Dad sips his coffee.
“Maybe it’s not about pleasure,” he says. “Maybe they’re showing us how horrible the world is. Maybe they’re exploring the nature of reality and illusion, truth and lies.”
“Maybe they’re just getting off on their own sordid tastes.”
Dad shrugs.
“And maybe it’s showing that we’re all just a kind of meat in the end.”
She glares at him.
“I’m not meat! You’re not! Liam’s not! Alison isn’t!”
She glares at him, lights another cigarette. She glares at him again when he says she should put it out.

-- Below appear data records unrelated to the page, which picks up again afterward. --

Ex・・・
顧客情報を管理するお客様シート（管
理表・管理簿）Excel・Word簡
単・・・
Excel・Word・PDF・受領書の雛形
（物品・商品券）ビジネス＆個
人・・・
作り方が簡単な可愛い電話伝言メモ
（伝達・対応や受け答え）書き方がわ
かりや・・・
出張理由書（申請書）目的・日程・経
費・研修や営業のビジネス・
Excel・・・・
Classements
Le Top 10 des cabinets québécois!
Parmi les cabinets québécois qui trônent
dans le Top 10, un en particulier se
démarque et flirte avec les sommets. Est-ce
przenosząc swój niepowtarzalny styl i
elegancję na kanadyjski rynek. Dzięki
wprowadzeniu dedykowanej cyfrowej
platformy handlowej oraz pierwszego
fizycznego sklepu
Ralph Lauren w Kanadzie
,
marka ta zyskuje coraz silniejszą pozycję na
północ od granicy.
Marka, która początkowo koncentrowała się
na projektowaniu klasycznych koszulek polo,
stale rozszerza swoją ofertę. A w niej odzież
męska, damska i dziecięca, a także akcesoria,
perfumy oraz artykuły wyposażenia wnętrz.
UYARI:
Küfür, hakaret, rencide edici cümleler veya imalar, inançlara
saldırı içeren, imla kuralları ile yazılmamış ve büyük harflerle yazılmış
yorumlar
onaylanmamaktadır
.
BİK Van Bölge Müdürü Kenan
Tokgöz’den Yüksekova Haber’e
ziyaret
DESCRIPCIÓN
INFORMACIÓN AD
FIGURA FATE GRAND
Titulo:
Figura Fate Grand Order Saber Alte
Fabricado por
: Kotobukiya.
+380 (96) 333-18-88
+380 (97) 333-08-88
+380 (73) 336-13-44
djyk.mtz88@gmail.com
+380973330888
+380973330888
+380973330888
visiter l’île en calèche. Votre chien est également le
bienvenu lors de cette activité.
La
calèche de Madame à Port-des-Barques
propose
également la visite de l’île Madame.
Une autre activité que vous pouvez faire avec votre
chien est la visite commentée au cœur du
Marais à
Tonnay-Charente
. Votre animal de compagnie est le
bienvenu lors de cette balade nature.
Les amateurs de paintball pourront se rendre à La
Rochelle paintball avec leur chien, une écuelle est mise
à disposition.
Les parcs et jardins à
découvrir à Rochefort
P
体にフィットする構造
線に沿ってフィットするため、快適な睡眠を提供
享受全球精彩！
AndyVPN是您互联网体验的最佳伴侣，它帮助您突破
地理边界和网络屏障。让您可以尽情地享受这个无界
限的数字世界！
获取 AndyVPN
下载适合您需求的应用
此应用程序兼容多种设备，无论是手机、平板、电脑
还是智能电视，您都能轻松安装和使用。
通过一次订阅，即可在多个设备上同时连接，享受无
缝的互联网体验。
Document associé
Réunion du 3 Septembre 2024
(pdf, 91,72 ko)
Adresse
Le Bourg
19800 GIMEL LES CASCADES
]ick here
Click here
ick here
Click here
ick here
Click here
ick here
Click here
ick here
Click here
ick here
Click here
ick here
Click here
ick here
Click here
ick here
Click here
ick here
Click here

She jabs him in the chest.
“Stop telling me what to do, mister!”
He sighs and looks at his watch. Time to head upstairs again.
“Who they by?” I ask.
“Nobody that’ll put their name to them,” says Mum. “They’re by somebody that goes by the name of the Gnat. The Gnat! And they’ve put warnings about the content on the gallery door.”
“What does whatsisname—Jack Scott—think of them?” says Dad.
She spits breath.
“Jack precious Scott! Oh, he thinks they’re new and strange. He thinks they fit the times. He thinks they’re at the cutting edge!”
“Maybe they are. Maybe they’re exactly what people are looking for.”
“People! Sickos and weirdos and people that like murder and mayhem and that’s got not a clue about art.”
“Maybe that’s most people,” says Dad.
Mum screams, short and sharp. She clamps her hands across her ears.
“I don’t want to think that. I can’t think that.”
“But maybe it has to be thought. Maybe that’s exactly why there’s murder and mayhem. Because we love it. Because the desire for it is deep inside us.”
“It’s not in me!” says Mum. She jabs him hard in the chest again. “It’s not in me!”
2
We all go to see. We leave Alison with little Mrs. Bolton along the lane. We go to the gallery. It’s got corrugated walls and a corrugated roof. The lights are low. There are video screens on the walls. I see the videos I know, or segments of them. The pig’s head, dripping blood, is sawn off time and again.